In opposing a motion for summary judgment, "a party may not rely on his pleadings to avoid judgment against him." Ryan v. Int'l Union of Operating Engrs., Local 675, 794 F.2d 641, 643 (11th Cir.1986). There is no burden upon the district court to distill every potential argument that could be made based upon the materials before it on summary judgment. Blue Cross & Blue Shield v. Weitz, 913 F.2d 1544, 1550 (11th Cir.1990). Rather, the onus is upon the parties to formulate arguments; grounds alleged in the complaint but not relied upon in summary judgment are deemed abandoned. Road Sprinkler Fitters Local Union No. 669 v. Indep. Sprinkler Corp., 10 F.3d 1563, 1568 (11th Cir.1994)(citing Lazzara v. Howard A. Esser, Inc., 802 F.2d 260, 269 (7th Cir.1986)), cert. denied, 513 U.S. 868, 115 S.Ct. 189, 130 L.Ed.2d 122 (1994).

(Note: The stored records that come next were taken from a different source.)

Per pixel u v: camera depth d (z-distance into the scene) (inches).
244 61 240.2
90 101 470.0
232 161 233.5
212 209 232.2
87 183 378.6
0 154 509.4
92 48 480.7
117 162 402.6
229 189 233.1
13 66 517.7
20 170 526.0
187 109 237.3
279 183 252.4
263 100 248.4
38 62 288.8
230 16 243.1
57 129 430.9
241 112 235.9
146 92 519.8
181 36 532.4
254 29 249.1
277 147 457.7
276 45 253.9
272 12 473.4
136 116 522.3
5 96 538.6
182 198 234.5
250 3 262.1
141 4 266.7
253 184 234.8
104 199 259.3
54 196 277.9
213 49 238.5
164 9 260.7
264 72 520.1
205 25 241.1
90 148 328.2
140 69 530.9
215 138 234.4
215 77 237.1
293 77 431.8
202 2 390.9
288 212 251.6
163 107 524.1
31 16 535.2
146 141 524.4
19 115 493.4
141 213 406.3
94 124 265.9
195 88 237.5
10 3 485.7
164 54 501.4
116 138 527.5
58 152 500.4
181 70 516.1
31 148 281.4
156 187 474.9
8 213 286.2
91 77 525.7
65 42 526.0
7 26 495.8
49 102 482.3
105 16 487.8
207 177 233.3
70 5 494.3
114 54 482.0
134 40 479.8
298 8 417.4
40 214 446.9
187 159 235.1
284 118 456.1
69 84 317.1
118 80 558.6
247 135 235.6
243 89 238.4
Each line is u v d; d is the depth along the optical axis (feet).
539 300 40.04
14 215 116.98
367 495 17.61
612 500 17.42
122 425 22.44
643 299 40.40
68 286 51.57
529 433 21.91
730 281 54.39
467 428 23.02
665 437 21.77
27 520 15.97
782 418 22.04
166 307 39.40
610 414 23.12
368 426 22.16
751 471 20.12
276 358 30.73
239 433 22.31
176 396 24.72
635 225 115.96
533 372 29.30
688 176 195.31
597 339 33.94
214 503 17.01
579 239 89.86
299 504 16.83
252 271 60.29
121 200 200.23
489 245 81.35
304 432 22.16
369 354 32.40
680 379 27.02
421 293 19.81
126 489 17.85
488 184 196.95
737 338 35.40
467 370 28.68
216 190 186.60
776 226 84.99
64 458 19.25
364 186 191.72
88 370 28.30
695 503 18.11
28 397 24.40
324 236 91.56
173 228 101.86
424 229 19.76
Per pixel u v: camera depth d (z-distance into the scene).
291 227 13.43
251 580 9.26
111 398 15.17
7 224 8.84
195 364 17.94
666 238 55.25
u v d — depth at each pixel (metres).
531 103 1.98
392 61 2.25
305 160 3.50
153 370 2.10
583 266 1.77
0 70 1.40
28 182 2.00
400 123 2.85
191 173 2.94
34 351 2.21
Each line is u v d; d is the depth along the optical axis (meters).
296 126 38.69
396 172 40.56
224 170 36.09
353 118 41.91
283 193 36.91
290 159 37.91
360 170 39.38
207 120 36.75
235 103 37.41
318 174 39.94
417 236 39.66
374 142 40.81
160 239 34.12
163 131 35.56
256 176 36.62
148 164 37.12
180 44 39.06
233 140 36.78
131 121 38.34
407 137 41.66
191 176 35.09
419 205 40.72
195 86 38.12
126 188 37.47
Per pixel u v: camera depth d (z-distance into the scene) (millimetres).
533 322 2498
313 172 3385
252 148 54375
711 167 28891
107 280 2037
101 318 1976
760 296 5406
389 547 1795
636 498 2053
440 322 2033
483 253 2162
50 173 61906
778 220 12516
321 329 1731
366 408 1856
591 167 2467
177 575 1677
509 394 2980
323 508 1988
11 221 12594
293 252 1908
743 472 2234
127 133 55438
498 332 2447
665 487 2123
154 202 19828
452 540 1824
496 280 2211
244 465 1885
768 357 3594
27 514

Id. at 599. The "complete failure of proof concerning an essential element of the nonmoving party's case necessarily renders all other facts immaterial." Celotex Corp. v. Catrett, 477 U.S. 317, 323, 106 S.Ct. 2548, 91 L.Ed.2d 265 (1986). The failure by the nonmoving party to make a sufficient showing on an essential element of its action entitles the moving party to judgment as a matter of law. Id. at 323, 106 S.Ct. 2548.

III. SEC'S MOTION FOR SUMMARY JUDGMENT IS GRANTED.

SEC's motion for summary judgment argues that the liquidated damages provision in the contract between SEC and Riviera is unenforceable. (Doc. 118). As such, SEC seeks judgment on Riviera's claim for liquidated damages, which would leave Riviera with the burden of establishing actual damages for breach of contract. The liquidated damages provision at issue provides as follows:

It is mutually agreed between the parties hereto that time is the essence of this CONTRACT, and in the event the construction of the Work is not completed within the time specified in the Proposal, it is agreed that from the compensation otherwise to be paid to the CONTRACTOR, the OWNER may retain the sum of $500 per day for each day thereafter, Sundays and holidays included, that the Work remains uncompleted.

(Doc. 118-2, p. 1; Doc. 158-2, p. 7).

The Supreme Court of Alabama set out the relevant law in Camelot Music, Inc. v. Marx Realty & Improv. Co., 514 So.2d 987 (Ala.1987).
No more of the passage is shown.